Meneó la cabeza y añadió con impaciencia:

– Se conocieron aquí en Berlín a raíz de uno de los asuntos de Emil. Penicilina, me parece que era. Emil dijo que Poroshin había cogido sífilis de una chica que le gustaba. Yo pensé que era más probable que fuera al revés. De cualquier modo, era sífilis de la peor; de la que hace que te hinches. El Salvarsan no parecía hacer efecto. Emil le llevó penicilina. Bueno, ya sabe lo escasa que es, la buena, quiero decir. Puede que esa sea una de las razones por las que Poroshin trata de ayudar a Emil. Son todos iguales, esos rusos. No es solo el cerebro lo que tienen en los huevos, el corazón también. La gratitud de Poroshin le sale directamente de los testículos.

– ¿Y la otra razón?

La cara se le ensombreció.

– Ha dicho que era una de las razones -insistí.

– Está claro. No puede ser solo por haberle salvado el pellejo, ¿verdad? No me sorprendería nada que Emil hubiera hecho de espía para él.

– ¿Tiene alguna prueba de eso? ¿Se veía mucho con Poroshin cuando estaba todavía aquí, en Berlín?

– No puedo decir que lo hiciera ni que no lo hiciera.

– Pero no lo acusan de nada más que de asesinato. No lo acusan de espionaje.

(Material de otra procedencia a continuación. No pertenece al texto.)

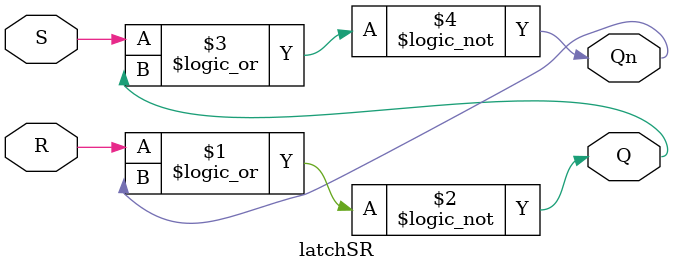
<source format=v>
module latchSR(input  wire S, R,
               output wire Q, Qn);

    assign Q = !(R || Qn);
    assign Qn = !(S || Q);

endmodule
</source>
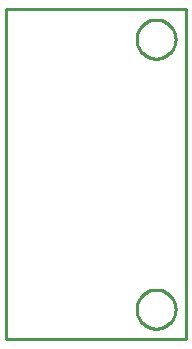
<source format=gbr>
G04 EAGLE Gerber RS-274X export*
G75*
%MOMM*%
%FSLAX34Y34*%
%LPD*%
%IN*%
%IPPOS*%
%AMOC8*
5,1,8,0,0,1.08239X$1,22.5*%
G01*
%ADD10C,0.254000*%


D10*
X0Y0D02*
X152400Y0D01*
X152400Y279400D01*
X0Y279400D01*
X0Y0D01*
X143510Y253460D02*
X143439Y252381D01*
X143298Y251309D01*
X143087Y250249D01*
X142808Y249205D01*
X142460Y248181D01*
X142046Y247183D01*
X141568Y246213D01*
X141028Y245277D01*
X140427Y244378D01*
X139769Y243521D01*
X139057Y242708D01*
X138292Y241944D01*
X137479Y241231D01*
X136622Y240573D01*
X135723Y239972D01*
X134787Y239432D01*
X133817Y238954D01*
X132819Y238540D01*
X131795Y238192D01*
X130751Y237913D01*
X129691Y237702D01*
X128619Y237561D01*
X127540Y237490D01*
X126460Y237490D01*
X125381Y237561D01*
X124309Y237702D01*
X123249Y237913D01*
X122205Y238192D01*
X121181Y238540D01*
X120183Y238954D01*
X119213Y239432D01*
X118277Y239972D01*
X117378Y240573D01*
X116521Y241231D01*
X115708Y241944D01*
X114944Y242708D01*
X114231Y243521D01*
X113573Y244378D01*
X112972Y245277D01*
X112432Y246213D01*
X111954Y247183D01*
X111540Y248181D01*
X111192Y249205D01*
X110913Y250249D01*
X110702Y251309D01*
X110561Y252381D01*
X110490Y253460D01*
X110490Y254540D01*
X110561Y255619D01*
X110702Y256691D01*
X110913Y257751D01*
X111192Y258795D01*
X111540Y259819D01*
X111954Y260817D01*
X112432Y261787D01*
X112972Y262723D01*
X113573Y263622D01*
X114231Y264479D01*
X114944Y265292D01*
X115708Y266057D01*
X116521Y266769D01*
X117378Y267427D01*
X118277Y268028D01*
X119213Y268568D01*
X120183Y269046D01*
X121181Y269460D01*
X122205Y269808D01*
X123249Y270087D01*
X124309Y270298D01*
X125381Y270439D01*
X126460Y270510D01*
X127540Y270510D01*
X128619Y270439D01*
X129691Y270298D01*
X130751Y270087D01*
X131795Y269808D01*
X132819Y269460D01*
X133817Y269046D01*
X134787Y268568D01*
X135723Y268028D01*
X136622Y267427D01*
X137479Y266769D01*
X138292Y266057D01*
X139057Y265292D01*
X139769Y264479D01*
X140427Y263622D01*
X141028Y262723D01*
X141568Y261787D01*
X142046Y260817D01*
X142460Y259819D01*
X142808Y258795D01*
X143087Y257751D01*
X143298Y256691D01*
X143439Y255619D01*
X143510Y254540D01*
X143510Y253460D01*
X143510Y24860D02*
X143439Y23781D01*
X143298Y22709D01*
X143087Y21649D01*
X142808Y20605D01*
X142460Y19581D01*
X142046Y18583D01*
X141568Y17613D01*
X141028Y16677D01*
X140427Y15778D01*
X139769Y14921D01*
X139057Y14108D01*
X138292Y13344D01*
X137479Y12631D01*
X136622Y11973D01*
X135723Y11372D01*
X134787Y10832D01*
X133817Y10354D01*
X132819Y9940D01*
X131795Y9592D01*
X130751Y9313D01*
X129691Y9102D01*
X128619Y8961D01*
X127540Y8890D01*
X126460Y8890D01*
X125381Y8961D01*
X124309Y9102D01*
X123249Y9313D01*
X122205Y9592D01*
X121181Y9940D01*
X120183Y10354D01*
X119213Y10832D01*
X118277Y11372D01*
X117378Y11973D01*
X116521Y12631D01*
X115708Y13344D01*
X114944Y14108D01*
X114231Y14921D01*
X113573Y15778D01*
X112972Y16677D01*
X112432Y17613D01*
X111954Y18583D01*
X111540Y19581D01*
X111192Y20605D01*
X110913Y21649D01*
X110702Y22709D01*
X110561Y23781D01*
X110490Y24860D01*
X110490Y25940D01*
X110561Y27019D01*
X110702Y28091D01*
X110913Y29151D01*
X111192Y30195D01*
X111540Y31219D01*
X111954Y32217D01*
X112432Y33187D01*
X112972Y34123D01*
X113573Y35022D01*
X114231Y35879D01*
X114944Y36692D01*
X115708Y37457D01*
X116521Y38169D01*
X117378Y38827D01*
X118277Y39428D01*
X119213Y39968D01*
X120183Y40446D01*
X121181Y40860D01*
X122205Y41208D01*
X123249Y41487D01*
X124309Y41698D01*
X125381Y41839D01*
X126460Y41910D01*
X127540Y41910D01*
X128619Y41839D01*
X129691Y41698D01*
X130751Y41487D01*
X131795Y41208D01*
X132819Y40860D01*
X133817Y40446D01*
X134787Y39968D01*
X135723Y39428D01*
X136622Y38827D01*
X137479Y38169D01*
X138292Y37457D01*
X139057Y36692D01*
X139769Y35879D01*
X140427Y35022D01*
X141028Y34123D01*
X141568Y33187D01*
X142046Y32217D01*
X142460Y31219D01*
X142808Y30195D01*
X143087Y29151D01*
X143298Y28091D01*
X143439Y27019D01*
X143510Y25940D01*
X143510Y24860D01*
M02*

</source>
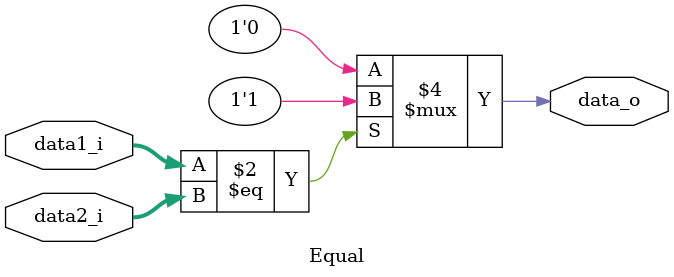
<source format=v>
module Equal (data1_i, data2_i, data_o);
	input	[31:0] 	data1_i, data2_i;
	output			data_o;

	reg				data_o;

	always @(*)
		begin
			if (data1_i == data2_i)
				data_o <= 1'b1;
			else data_o <= 1'b0;
		end
endmodule

</source>
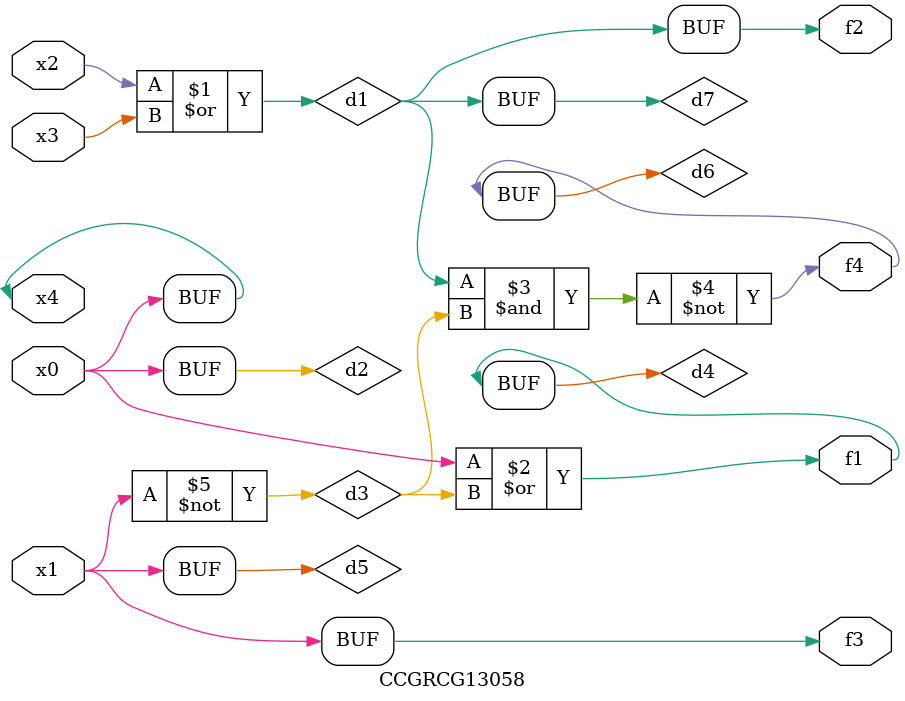
<source format=v>
module CCGRCG13058(
	input x0, x1, x2, x3, x4,
	output f1, f2, f3, f4
);

	wire d1, d2, d3, d4, d5, d6, d7;

	or (d1, x2, x3);
	buf (d2, x0, x4);
	not (d3, x1);
	or (d4, d2, d3);
	not (d5, d3);
	nand (d6, d1, d3);
	or (d7, d1);
	assign f1 = d4;
	assign f2 = d7;
	assign f3 = d5;
	assign f4 = d6;
endmodule

</source>
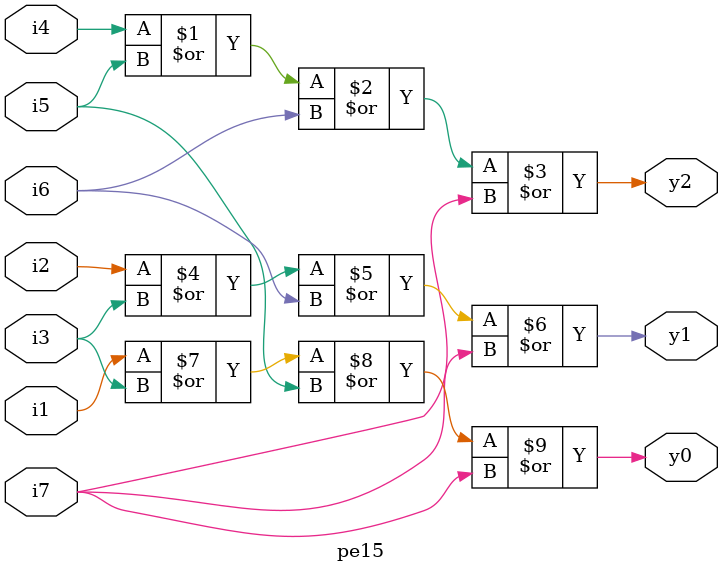
<source format=v>
module pe15 (i1,i2,i3,i4,i5,i6,i7,y0,y1,y2);
    // declare port list via input and output
    input i1,i2,i3,i4,i5,i6,i7;
    output y0,y1,y2;
    // check the logic diagram and use 
    // logic gates to compute outputs
    or o1(y2,i4,i5,i6,i7);
    or o2(y1,i2,i3,i6,i7);
    or o3(y0,i1,i3,i5,i7);

endmodule
</source>
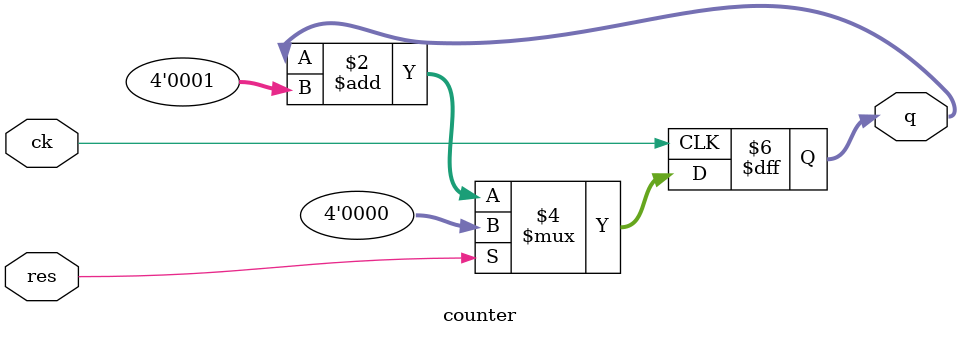
<source format=v>
module counter (ck, res, q);
    input           ck, res;
    output  [3:0]   q;
    reg     [3:0]   q;

    always @(posedge ck) begin
        if (res)
            q <= 4'h0;
        else
            q <= q + 4'h1;
    end
endmodule

</source>
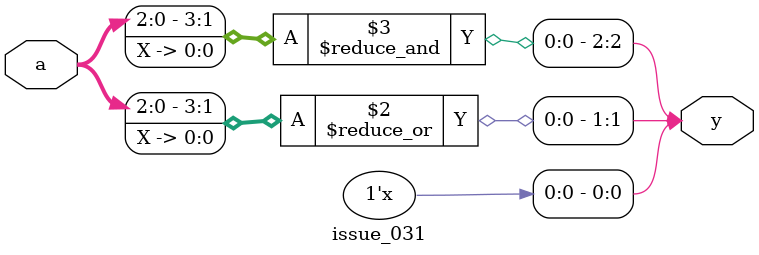
<source format=v>
module issue_031(a, y);
  input [2:0] a;
  output [2:0] y;
  assign y = { &{a,1'bx}, |{a,1'bx}, ^{a,1'bx} };
endmodule

</source>
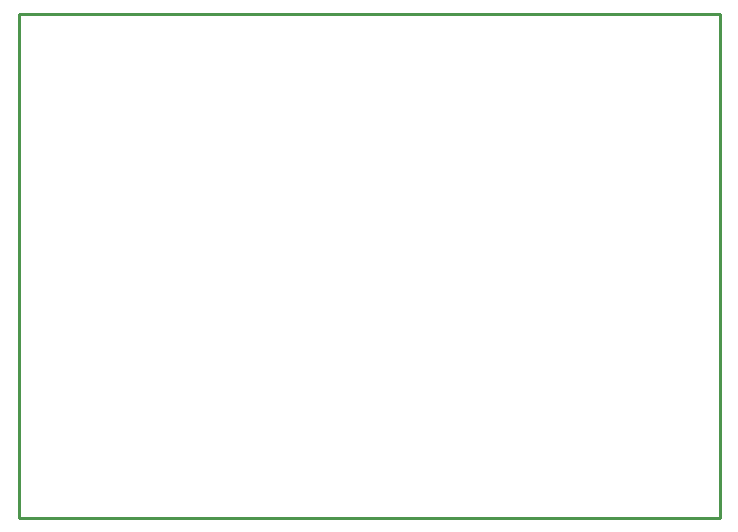
<source format=gko>
G04 Layer: BoardOutlineLayer*
G04 EasyEDA v6.5.47, 2024-09-30 16:46:26*
G04 e7e5d466ba494a0aaca811e2ade4a1f3,2802210eb98647e48a656566f44cf116,10*
G04 Gerber Generator version 0.2*
G04 Scale: 100 percent, Rotated: No, Reflected: No *
G04 Dimensions in millimeters *
G04 leading zeros omitted , absolute positions ,4 integer and 5 decimal *
%FSLAX45Y45*%
%MOMM*%

%ADD10C,0.2540*%
D10*
X2159000Y5537200D02*
G01*
X2159000Y5537200D01*
X8089900Y5537200D01*
X8089900Y1270000D01*
X2159000Y1270000D01*
X2159000Y5537200D01*
X2159000Y5537200D01*
X2159000Y5537200D01*
X2159000Y5537200D01*

%LPD*%
M02*

</source>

– ¿Para qué? Ya tienen bastante para colgarlo.

– No es así como funciona. Si hubiera estado espiando, habrían querido saberlo todo. Esos PM le habrían preguntado a usted muchas cosas sobre los socios de su marido. ¿Lo hicieron?

– No, que yo recuerde -dijo encogiéndose de hombros.

– Si hubiera habido la más leve sospecha de espionaje, lo habrían investigado, aunque solo fuera para averiguar qué clase de información podía haber conseguido. ¿Registraron el piso?

Frau Becker negó con la cabeza.

– En cualquier caso, espero que lo cuelguen -dijo implacable-. Puede decírselo si lo ve. Seguro que yo no lo veré.

– ¿Cuándo fue la última vez que lo vio?

– Hace un año. Volvió de un campo de concentración soviético en julio y se largó a los tres meses.

– ¿Y cuándo lo capturaron?

– En febrero de 1943, en Briansk. -Se le torció la boca-. Pensar que esperé tres años a ese hombre… Con todos los otros a quienes rechacé. Me reservé para él, y mire lo que pasó. -Pareció ocurrírsele una idea-. Ahí tiene sus pruebas del espionaje, si necesita alguna. ¿Cómo se las arregló para que lo soltaran, eh? Contésteme a eso. ¿Cómo volvió a casa cuando tantos otros siguen todavía allí?

Me levanté para marcharme. Puede que la situación con mi propia esposa me inclinara a tomar partido por Becker. Pero había oído lo suficiente para comprender que él necesitaría toda la ayuda que pudiera conseguir, y posiblemente más, si dependía de aquella mujer.